Die an strategischen Bündnissen und Bündniswechseln wahrlich nicht arme libanesische Politik erlebte gestern die Etablierung einer selbst für ihre Verhältnisse ungewöhnlichen Allianz.
Wenn man nämlich vom Verhältnis zu Syrien, einem entscheidenden Faktor politischer Positionierung im Libanon, ausgeht, treffen hier auf den ersten Blick entgegen gesetzte Pole aufeinander. Allerdings sahen sich beide Seiten, die pro-syrische Hizbullah, sowie die anti-syrische FPM (Free Patriotic Movement) in den letzten Wochen schwerem Druck ausgesetzt, die sie dazu veranlasst hat, sich einander anzunähern, um nicht auf der politischen Verliererstraße zu landen.
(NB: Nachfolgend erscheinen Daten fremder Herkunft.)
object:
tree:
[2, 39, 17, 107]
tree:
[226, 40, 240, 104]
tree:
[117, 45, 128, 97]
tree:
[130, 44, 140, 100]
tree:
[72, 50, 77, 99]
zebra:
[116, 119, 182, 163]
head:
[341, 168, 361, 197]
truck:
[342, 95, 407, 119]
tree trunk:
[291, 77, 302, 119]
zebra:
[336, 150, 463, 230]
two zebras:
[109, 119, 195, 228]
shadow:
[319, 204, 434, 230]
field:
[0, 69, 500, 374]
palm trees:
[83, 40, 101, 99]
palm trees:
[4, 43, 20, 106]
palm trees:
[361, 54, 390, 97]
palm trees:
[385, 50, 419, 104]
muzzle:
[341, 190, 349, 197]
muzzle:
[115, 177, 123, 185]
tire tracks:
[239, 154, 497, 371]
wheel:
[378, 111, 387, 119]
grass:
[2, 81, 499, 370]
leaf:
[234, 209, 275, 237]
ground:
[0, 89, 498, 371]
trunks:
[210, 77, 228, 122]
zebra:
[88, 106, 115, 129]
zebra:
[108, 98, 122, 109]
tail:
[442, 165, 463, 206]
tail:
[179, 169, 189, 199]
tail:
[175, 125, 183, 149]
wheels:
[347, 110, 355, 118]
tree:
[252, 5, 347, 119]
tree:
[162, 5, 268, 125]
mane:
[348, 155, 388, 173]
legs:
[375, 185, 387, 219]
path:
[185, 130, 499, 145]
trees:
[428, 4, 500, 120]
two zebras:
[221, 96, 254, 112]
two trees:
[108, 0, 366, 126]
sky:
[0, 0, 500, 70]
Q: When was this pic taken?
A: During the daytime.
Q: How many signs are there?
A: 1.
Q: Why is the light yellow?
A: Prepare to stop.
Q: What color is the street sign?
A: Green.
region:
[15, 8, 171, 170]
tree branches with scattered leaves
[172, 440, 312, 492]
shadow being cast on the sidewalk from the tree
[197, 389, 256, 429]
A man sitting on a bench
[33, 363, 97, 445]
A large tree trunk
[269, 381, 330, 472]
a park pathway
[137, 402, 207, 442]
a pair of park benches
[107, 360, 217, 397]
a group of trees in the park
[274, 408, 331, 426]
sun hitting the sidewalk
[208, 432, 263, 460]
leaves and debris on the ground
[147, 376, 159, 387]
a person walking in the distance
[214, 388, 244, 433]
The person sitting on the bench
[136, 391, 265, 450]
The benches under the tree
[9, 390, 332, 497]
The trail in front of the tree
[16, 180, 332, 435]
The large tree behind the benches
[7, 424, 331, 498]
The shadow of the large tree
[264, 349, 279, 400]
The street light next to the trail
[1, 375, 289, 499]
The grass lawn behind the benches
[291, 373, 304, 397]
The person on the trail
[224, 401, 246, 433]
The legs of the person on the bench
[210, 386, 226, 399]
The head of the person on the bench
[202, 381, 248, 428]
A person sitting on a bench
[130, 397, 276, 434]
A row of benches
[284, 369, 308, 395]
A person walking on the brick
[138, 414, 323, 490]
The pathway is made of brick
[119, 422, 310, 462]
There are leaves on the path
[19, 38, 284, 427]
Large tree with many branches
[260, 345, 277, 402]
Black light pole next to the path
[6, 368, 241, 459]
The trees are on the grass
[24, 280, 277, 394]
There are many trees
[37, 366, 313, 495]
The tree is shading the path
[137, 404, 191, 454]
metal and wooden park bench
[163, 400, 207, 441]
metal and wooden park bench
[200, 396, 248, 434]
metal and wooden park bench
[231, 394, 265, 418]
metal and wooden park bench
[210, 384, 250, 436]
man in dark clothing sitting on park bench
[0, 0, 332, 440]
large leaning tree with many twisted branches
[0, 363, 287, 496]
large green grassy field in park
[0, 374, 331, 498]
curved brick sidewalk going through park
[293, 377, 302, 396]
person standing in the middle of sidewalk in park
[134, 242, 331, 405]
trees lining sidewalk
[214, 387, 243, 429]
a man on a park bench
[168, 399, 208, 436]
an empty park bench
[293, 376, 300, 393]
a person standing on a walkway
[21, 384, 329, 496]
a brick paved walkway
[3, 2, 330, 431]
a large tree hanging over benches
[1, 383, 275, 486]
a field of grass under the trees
Besondere Brisanz erlangt das neue Bündnis auch angesichts der Tatsache, dass sich mit der FPM die stärkste Oppositionspartei mit der Regierungspartei Hizbullah trifft. Die Islamisten unter Führung von Hassan Nasrallah boykottieren nun aber schon seit Wochen die Mitarbeit an der Regierung. Da in dem gemeinsamen Statement von Hizbullah und FPM aber grundsätzlich die selben Probleme angesprochen werden, die auch die Regierung zu lösen sucht (Entwaffnung der Hizbullah, Status der Shebaa-Farmen, Verhältnis zu Syrien), liegt der Schluss nahe, Hizbullah wolle für seine Ziele neue Verbündete ins Boot holen und die Regierung um Fouad Siniora zur Bedeutungslosigkeit verdammen. Ohnehin ist das Verhältnis Nasrallahs zu Drusenführer Walid Joumblat, dessen Partei ebenfalls an der Regierung beteiligt ist, durch gegenseitige Hasstiraden schwer belastet. Breiter gestreute Unterstützung allerdings hat die Hizbullah allerdings mittlerweile auch bitter nötig. Sie kann sich nicht mehr lediglich auf ihre (immer noch beachtlich große) Anhängerschaft stützen. So muss Nasrallah sich flexibel zeigen, um die Zweifel an der Loyalität Hizbullahs zum Libanon aus dem Weg zu räumen.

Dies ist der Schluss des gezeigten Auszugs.